Bird Flu Movie: Plausible or Impossible?

May 9, 2006 — -- How seriously should viewers take "Fatal Contact: Bird Flu in America," a new television movie airing tonight? Government health officials offer some advice, emphasizing that there is currently no flu pandemic anywhere in the world, and that the next such influenza outbreak could be far less severe than the one depicted in the movie.

The guidelines also address issues such as whether surgical masks would protect people from the virus, and whether shaking hands and sharing drinks would spread the virus.

The HHS guide is available here. Watch "Nightline" tonight at 11:35 p.m. ET to learn more about how the movie compares with the facts about bird flu.

"Fatal Contact: Bird Flu in America" dramatizes what could become a terrifying reality if bird flu comes to America and becomes transmissible from human to human.
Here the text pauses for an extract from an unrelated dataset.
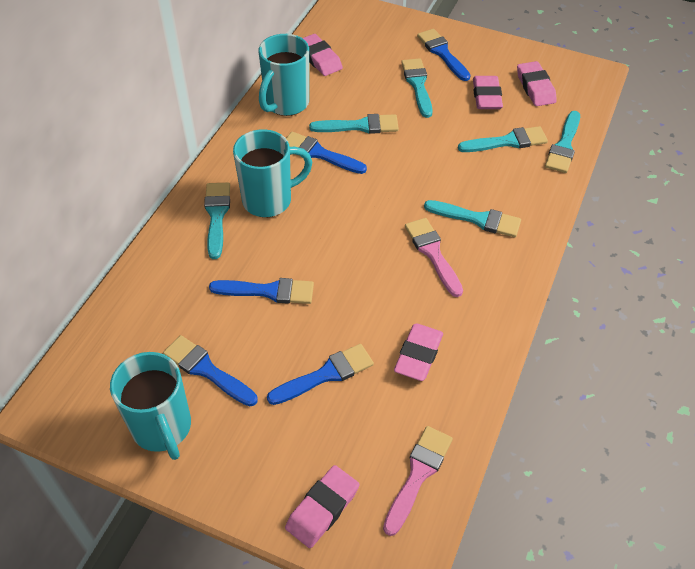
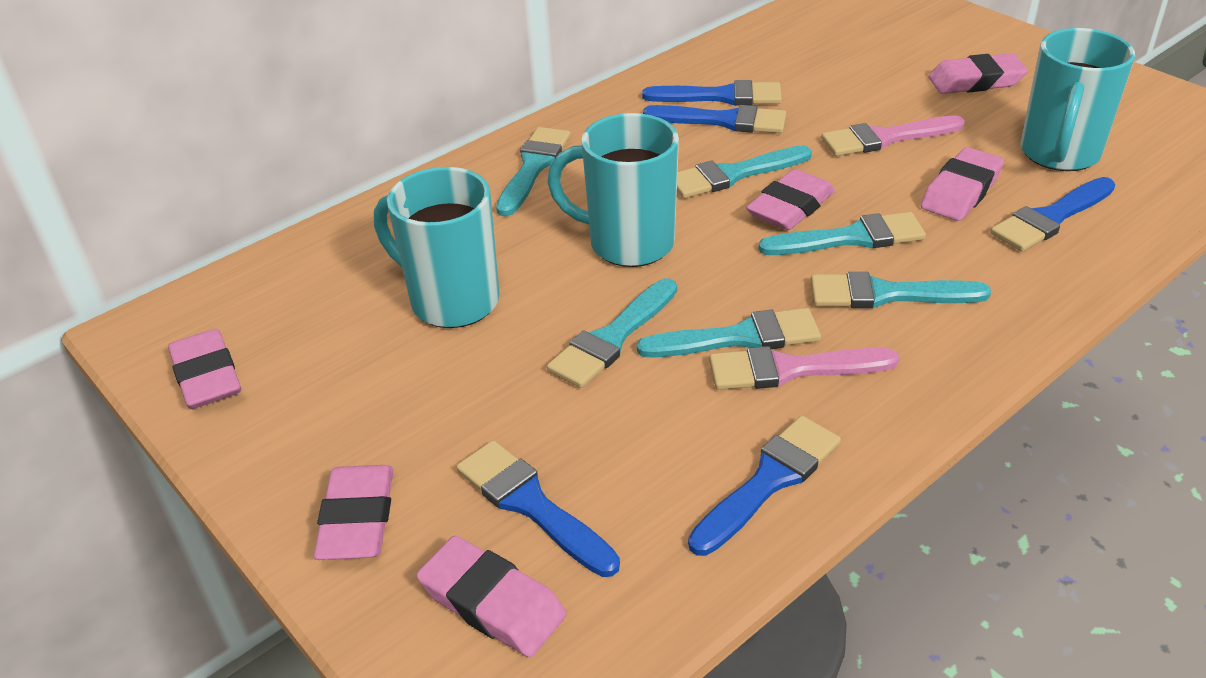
pink eraser: 5 -> 6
In the movie, the fictional Secretary of Health Collin Reed asks: "He's only got vaccine for 20 percent of the population. The question then becomes who gets it? The people with the most money, the most power or the most need?"

Viewers also see U.S. hospital beds fill up; emergency rooms turn chaotic; and supermarket customers in surgical masks fighting over dwindling supplies.

The movie also offers lessons about how to prepare for a bird flu pandemic.

People should have a couple of months' worth of nonperishable food, and a first aid kit with the medications you might need -- insulin, for example. Parents need to decide what they would do if children need to stay home.

In real life, Health and Human Services Secretary Michael Leavitt said a vaccine can be manufactured to protect humans, but a bird flu pandemic right now would likely spread far faster than any supply of vaccine.

"We don't have the capacity right now as a nation to provide the 300 million courses necessary to give every man, woman and child a course of the vaccine," Leavitt said. "We are working feverishly to assure that can be done. In three to five years, we will have the capacity to do so."

Leavitt has been holding meetings in the 50 states and territories to convince businesses, educators and individuals to prepare for a pandemic that could throw 40 percent of the work force out of action for weeks on end.

Pennsylvania Health Secretary Dr. Calvin Johnson and state Agriculture Secretary Dennis Wolff announced the launch of their Web site, www.pandemicflu.state.pa.us, to coincide with the TV film.

When asked if the bird flu threat kept him up at night, Leavitt said: "I worry a lot about it. There are a lot of things in life to worryabout. This is one of them."